# Tennis



## LizzyB (Mar 25, 2003)

Anyone watching Andy Murray? OMG.......my nerves are in shreds


----------



## Sue MJ (May 4, 2002)

Me!  I couldn't watch a bit earlier... but now....it's definately some match!


----------



## LizzyB (Mar 25, 2003)

I was so desperate to pee during that tie-break but couldn't leave the telly 

I really thought it was all over......what a comeback!

Hope i haven't jinxed it now


----------



## Sue MJ (May 4, 2002)

Wooohhooooo!  Well done Murray - what a match... now that really was Tennis worth watching!


----------



## outspan3 (Jan 22, 2006)

he always seems so dour but he seems to have appealed to a lot of people to night.
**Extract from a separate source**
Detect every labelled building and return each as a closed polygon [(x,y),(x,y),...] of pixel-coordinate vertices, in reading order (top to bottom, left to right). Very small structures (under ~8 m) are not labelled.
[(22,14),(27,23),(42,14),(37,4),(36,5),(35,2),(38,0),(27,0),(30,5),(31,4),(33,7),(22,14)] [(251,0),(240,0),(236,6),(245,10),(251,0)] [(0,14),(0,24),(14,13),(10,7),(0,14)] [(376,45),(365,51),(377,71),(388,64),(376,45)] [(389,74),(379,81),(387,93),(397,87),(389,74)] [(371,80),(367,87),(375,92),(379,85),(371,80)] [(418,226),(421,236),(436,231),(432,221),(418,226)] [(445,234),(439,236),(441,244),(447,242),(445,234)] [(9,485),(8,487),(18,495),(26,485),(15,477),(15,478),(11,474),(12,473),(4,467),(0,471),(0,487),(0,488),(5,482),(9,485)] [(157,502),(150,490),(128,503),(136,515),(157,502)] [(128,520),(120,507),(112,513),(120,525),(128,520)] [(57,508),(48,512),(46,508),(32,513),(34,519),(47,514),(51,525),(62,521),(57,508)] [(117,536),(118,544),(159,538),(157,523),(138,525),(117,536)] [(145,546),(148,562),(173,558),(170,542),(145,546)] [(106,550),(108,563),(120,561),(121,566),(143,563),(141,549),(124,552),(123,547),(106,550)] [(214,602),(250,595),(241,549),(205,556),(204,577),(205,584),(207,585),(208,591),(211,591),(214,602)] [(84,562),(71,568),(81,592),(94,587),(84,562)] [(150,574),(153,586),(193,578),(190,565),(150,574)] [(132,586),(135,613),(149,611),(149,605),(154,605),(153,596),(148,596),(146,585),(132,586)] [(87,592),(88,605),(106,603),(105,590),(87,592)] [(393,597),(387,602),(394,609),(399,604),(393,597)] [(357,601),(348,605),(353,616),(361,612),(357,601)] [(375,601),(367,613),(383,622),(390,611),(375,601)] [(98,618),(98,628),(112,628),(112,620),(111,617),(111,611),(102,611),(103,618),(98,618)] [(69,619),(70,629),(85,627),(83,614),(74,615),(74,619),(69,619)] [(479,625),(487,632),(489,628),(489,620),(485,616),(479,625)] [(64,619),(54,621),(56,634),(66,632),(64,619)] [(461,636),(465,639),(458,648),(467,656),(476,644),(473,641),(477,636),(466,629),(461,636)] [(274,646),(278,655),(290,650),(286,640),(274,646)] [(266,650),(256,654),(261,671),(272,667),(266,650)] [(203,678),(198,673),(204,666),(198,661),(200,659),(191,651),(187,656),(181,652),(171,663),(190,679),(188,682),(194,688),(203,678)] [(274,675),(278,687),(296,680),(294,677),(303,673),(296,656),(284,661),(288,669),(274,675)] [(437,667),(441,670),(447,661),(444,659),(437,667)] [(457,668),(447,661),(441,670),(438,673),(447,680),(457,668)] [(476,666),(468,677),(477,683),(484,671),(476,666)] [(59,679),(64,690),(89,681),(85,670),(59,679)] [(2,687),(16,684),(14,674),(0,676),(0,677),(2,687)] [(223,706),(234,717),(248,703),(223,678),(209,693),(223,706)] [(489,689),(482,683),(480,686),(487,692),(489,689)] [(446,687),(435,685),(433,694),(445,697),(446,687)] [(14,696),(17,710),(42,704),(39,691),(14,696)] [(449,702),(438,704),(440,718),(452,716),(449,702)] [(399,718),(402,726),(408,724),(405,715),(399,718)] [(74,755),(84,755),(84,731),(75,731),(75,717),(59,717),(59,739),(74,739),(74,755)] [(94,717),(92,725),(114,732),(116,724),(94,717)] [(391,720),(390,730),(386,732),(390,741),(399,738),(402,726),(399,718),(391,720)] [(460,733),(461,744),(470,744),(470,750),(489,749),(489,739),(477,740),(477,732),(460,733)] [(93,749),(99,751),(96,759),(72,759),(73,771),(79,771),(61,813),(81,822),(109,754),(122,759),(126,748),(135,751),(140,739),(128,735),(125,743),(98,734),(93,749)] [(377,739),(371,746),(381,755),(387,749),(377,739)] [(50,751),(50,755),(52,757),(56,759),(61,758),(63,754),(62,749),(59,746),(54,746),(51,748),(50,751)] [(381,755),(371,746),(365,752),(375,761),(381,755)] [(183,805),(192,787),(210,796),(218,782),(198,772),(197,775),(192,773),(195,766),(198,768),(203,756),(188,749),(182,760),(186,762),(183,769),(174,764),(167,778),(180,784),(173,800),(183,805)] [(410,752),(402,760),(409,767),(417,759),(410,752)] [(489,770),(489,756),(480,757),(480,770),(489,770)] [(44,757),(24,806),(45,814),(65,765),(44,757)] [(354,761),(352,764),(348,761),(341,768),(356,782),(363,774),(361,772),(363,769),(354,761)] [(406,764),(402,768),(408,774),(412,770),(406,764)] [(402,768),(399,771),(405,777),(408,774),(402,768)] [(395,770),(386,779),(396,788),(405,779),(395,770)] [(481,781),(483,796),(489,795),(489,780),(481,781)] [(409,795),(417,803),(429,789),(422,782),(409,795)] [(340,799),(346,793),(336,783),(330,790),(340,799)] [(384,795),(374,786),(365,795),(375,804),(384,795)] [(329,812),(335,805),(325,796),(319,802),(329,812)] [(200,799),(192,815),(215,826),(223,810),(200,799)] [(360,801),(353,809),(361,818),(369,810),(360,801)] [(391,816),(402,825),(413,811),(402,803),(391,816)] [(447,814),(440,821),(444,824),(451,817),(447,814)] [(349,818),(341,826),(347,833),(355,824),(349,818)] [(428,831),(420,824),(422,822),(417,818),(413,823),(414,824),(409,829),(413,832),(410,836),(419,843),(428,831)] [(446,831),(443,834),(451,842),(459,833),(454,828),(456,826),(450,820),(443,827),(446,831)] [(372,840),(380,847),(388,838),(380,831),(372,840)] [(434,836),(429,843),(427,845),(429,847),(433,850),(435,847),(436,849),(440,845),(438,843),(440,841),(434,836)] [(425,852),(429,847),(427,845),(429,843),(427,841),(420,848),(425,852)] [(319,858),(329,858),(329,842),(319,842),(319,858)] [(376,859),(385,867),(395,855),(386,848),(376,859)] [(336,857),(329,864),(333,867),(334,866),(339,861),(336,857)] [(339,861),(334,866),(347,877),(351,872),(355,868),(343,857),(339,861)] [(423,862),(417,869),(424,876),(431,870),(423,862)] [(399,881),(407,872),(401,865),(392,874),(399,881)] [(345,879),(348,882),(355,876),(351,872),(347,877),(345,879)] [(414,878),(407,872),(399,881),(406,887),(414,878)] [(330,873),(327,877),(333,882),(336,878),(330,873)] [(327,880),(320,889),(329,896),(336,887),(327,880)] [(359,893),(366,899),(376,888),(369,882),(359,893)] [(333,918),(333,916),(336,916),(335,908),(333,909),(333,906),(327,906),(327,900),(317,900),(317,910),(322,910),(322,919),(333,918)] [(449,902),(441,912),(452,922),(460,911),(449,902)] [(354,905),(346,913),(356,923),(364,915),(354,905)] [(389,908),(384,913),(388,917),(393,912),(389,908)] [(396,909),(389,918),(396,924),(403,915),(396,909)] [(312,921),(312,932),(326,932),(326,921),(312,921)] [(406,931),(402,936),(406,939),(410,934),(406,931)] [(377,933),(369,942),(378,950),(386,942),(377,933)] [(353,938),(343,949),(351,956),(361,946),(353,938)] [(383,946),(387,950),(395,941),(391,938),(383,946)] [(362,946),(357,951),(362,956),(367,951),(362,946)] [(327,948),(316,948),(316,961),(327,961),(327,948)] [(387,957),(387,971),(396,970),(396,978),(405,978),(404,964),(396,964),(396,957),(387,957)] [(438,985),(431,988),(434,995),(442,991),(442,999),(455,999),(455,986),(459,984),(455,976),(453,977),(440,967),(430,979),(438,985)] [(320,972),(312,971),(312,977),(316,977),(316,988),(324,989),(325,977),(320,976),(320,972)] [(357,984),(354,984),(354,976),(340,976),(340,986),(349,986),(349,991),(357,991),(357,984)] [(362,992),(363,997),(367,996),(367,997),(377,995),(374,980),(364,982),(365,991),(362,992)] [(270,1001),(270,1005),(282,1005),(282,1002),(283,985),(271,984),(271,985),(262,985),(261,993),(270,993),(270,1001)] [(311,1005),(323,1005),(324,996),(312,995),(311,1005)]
Long time since I've been excited about tennis - agassi winning his first wimbeldon done it for me - murray has re-ignited the spark!!


----------



## LizzyB (Mar 25, 2003)

Wow....that was fab. Woohooo 

Outspan ~ I remember Agassi in those cycling shorts 

xxx


----------



## Wraakgodin (Jun 17, 2006)

I fell asleep watching it!!!    And it was really exciting, but I just couldn't keep my eyes open!  Had to go on the BBC website first thing this morning to find out the result!  Well done Andy!

Sue


----------